In many ways, U.S. history is the story of migration … of Englishmen landing on Cape Cod and at Jamestown; of settlers pushing the Indians west; of people floating down rivers and chopping down forests to break through the mountains and get to riches just beyond their reach; of immigrants from all over who somehow, someway, find a way to get here.
That’s why my recent vacation to Maryland and western Pennsylvania was so interesting. We abandoned the interstates to follow the old National Road — the first federal road project — and the Chesapeake & Ohio Canal, once so vital, now long abandoned. Both are filled with the ghosts of the past.
The National Road (U.S. 40) stretched from Cumberland, Md., to Vandalia, Ill. The canal was a manmade river that connected Washington, D.C., and Cumberland. Both were built using immigrant labor, mules, horses, picks and shovels. The projects required the construction of beautiful stone-arch bridges, aqueducts, dams, tunnels, stables and locks. To me, building the Pyramids seems rather easy by comparison.
The National Road carried untold thousands of pioneers west, including the parents of Danville’s U.S. Rep. Joseph G. “Uncle Joe” Cannon, who emigrated from North Carolina to Indiana in 1840. Joseph Cannon, who was to serve in Congress for 46 years and eventually become its speaker, was only 4 then. He remembered that long, colorful journey all his life, and with fondness. He felt privileged to have been part of the pageant of a young nation.
The National Road was authorized by Congress in 1806 and begun in 1811. It was a tremendous engineering achievement, providing a level, paved road at a time when almost every other path through the forest was full of stumps and holes deep enough to break a wagon wheel. On the National Road, a stagecoach could travel an astounding 60 to 70 miles in a single day; the heavy Conestoga wagons, used for freight and family travel, averaged about 15.
In its eastern stretches, much of the road followed the “Braddock’s Road,” constructed by British Gen. Braddock during the French and Indian War in the 1750s. The National Road reached the Ohio River at Wheeling, W.Va., in 1818, and Vandalia in the 1830s. It opened the Ohio River Valley and the Midwest to settlement and commerce.
In Maryland and Pennsylvania, the countryside is lovely, and the highway follows the natural contours of hills and valleys. At Clear Spring, we dipped our fingers into the cool water of the spring that refreshed the early travelers and their animals. Near Uniontown, Pa., where Col. George Washington narrowly escaped death at age 22 at Fort Necessity, we toured the Mount Washington Tavern, an 1830s inn that catered to the stagecoach trade. We ate dinner in an inn that opened its doors in 1822.
I was surprised to see how many buildings from the 1820s, 1830s and 1840s were still standing — serene, understated Federal-style structures with double end-chimneys, almost always constructed of sandstone or brick. Many of the towns and villages haven’t changed much in 175 years. All the houses and businesses still line the National Road. They form long lines, cheek by jowl, and have no front yards. It presents an interesting snapshot of the past.

Dataset items
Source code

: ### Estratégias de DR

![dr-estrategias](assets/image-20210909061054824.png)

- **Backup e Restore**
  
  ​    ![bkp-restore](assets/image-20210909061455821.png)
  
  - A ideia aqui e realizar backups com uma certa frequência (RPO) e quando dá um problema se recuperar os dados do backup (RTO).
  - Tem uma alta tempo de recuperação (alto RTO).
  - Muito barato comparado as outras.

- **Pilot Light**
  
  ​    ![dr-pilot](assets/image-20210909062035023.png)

### WHAT YOU WILL DO
Sum up the essay on the National Road and the canal above in exactly two sentences.

### EXERCISE ANSWER
A vacation in Maryland and western Pennsylvania followed the old National Road, the first federal road project, and the long-abandoned Chesapeake & Ohio Canal, both built with immigrant labor, mules, horses, picks and shovels. Authorized in 1806 and begun in 1811, the National Road carried untold thousands of pioneers west and opened the Ohio River Valley and the Midwest to settlement and commerce, and many Federal-style buildings from the 1820s, 1830s and 1840s still stand along it.